Las Vegas Sun

April 16, 2024

UMC labor contract is rejected over issue of longevity pay

UMC

Sam Morris

The entrance to University Medical Center’s trauma unit and emergency room is shown in 2009.

A divided Clark County Commission rejected a collective bargaining agreement covering 85 percent of University Medical Center’s workforce today over concerns about the inclusion of longevity pay for new hires, a benefit that is paid out to long-term employees.

The issue: Clark County commissioners considered a new three-year collective bargaining agreement for nurses and other nonmanagement staff at University Medical Center.

The vote: A motion to approve the contract failed 3 to 4, with Commissioners Steve Sisolak, Larry Brown, Susan Brager and Mary Beth Scow in opposition.

What it means: Hospital management and union representatives are headed back to the bargaining table to negotiate a revised contract that can gain majority support from commissioners.

The proposed deal presented Tuesday covered 3,365 employees at UMC through July 1, 2016, and included a series of three cost-of-living increases of 1.5 percent and 2 percent spread out over the life of the contract. The cost-of-living increases were expected to cost the county about $10.9 million.

Although commissioners were supportive of the cost-of-living increases, several took issue with the continuation of longevity pay for new hires at the hospital.

Longevity pay had been a common benefit added to collective bargaining agreements that rewarded long-term employees. In UMC’s current contract, full-time employees receive a an annual longevity payment worth 0.57 percent of their salary after eight years working at the hospital.

But the county has made a practice of phasing out longevity benefits in more recent union contracts, removing the perk for new hires in contracts with at least one dozen bargaining groups since 2002, including the fire department, the district attorney’s office and non-union employees.

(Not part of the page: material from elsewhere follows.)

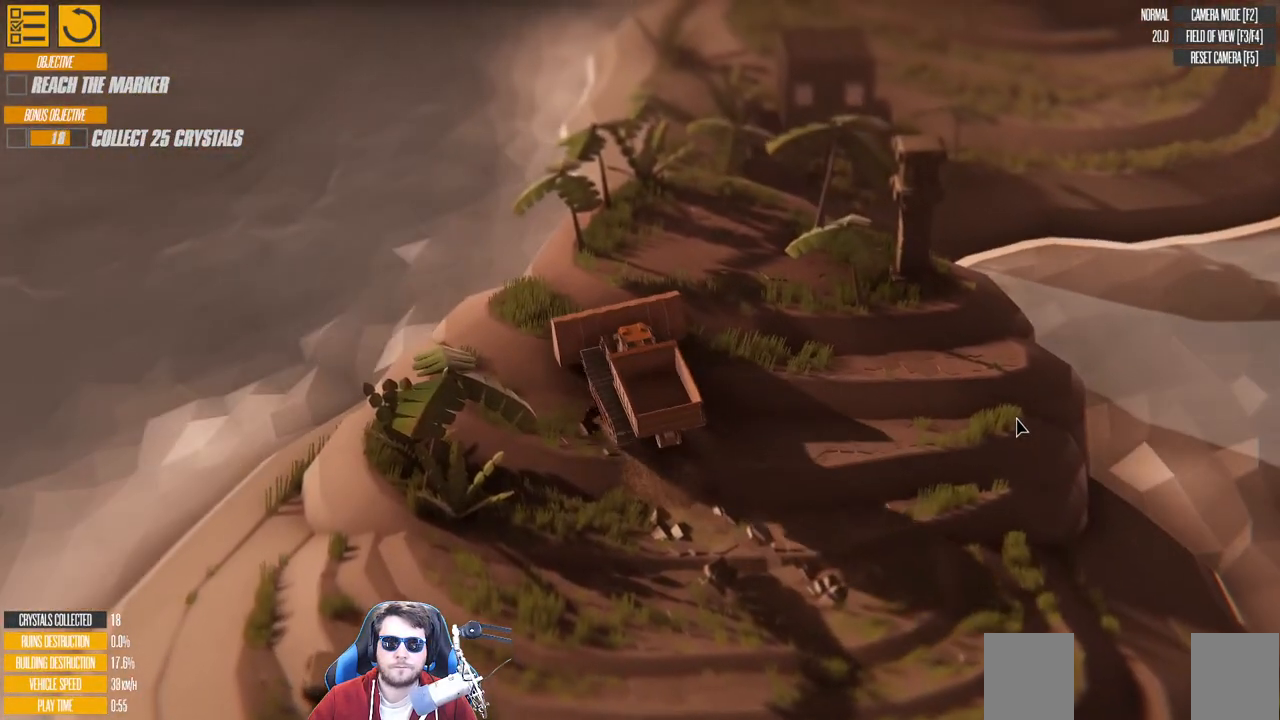
{"keys": ["d", "w"], "events": [[16, "w", "up"], [116, "d", "down"], [383, "w", "down"]]}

Sisolak called longevity an “antiquated benefit that I think has outlived its original stated purpose.”

Hospital management and representatives for the Service Employees International Union Local 1107 both supported the deal presented to commissioners, framing longevity as a useful benefit to help retain workers who could seek higher pay at private hospitals.

Brown said he’d like to see the longevity benefit, which costs the hospital about $10 million, eliminated from the contract, with any savings being redirected toward increasing employee salaries to be more competitive with the private sector.

Commissioner Chris Giunchigliani was one of three board members to support the contract, along with Lawrence Weekly and Tom Collins.

Giunchigliani emphasized that employees and hospital management negotiated for the longevity benefit and agreed to keep it in the contract. Although it’s not a perfect solution, she said it’s necessary at least until something can be done about increasing employee salaries.

“That’s the whole point of collective bargaining,” she said. “What works for one group is not necessary for the others. If the others gave (longevity) up that’s their choice for their membership at that time. I think we’ve heard pretty clearly from these folks.”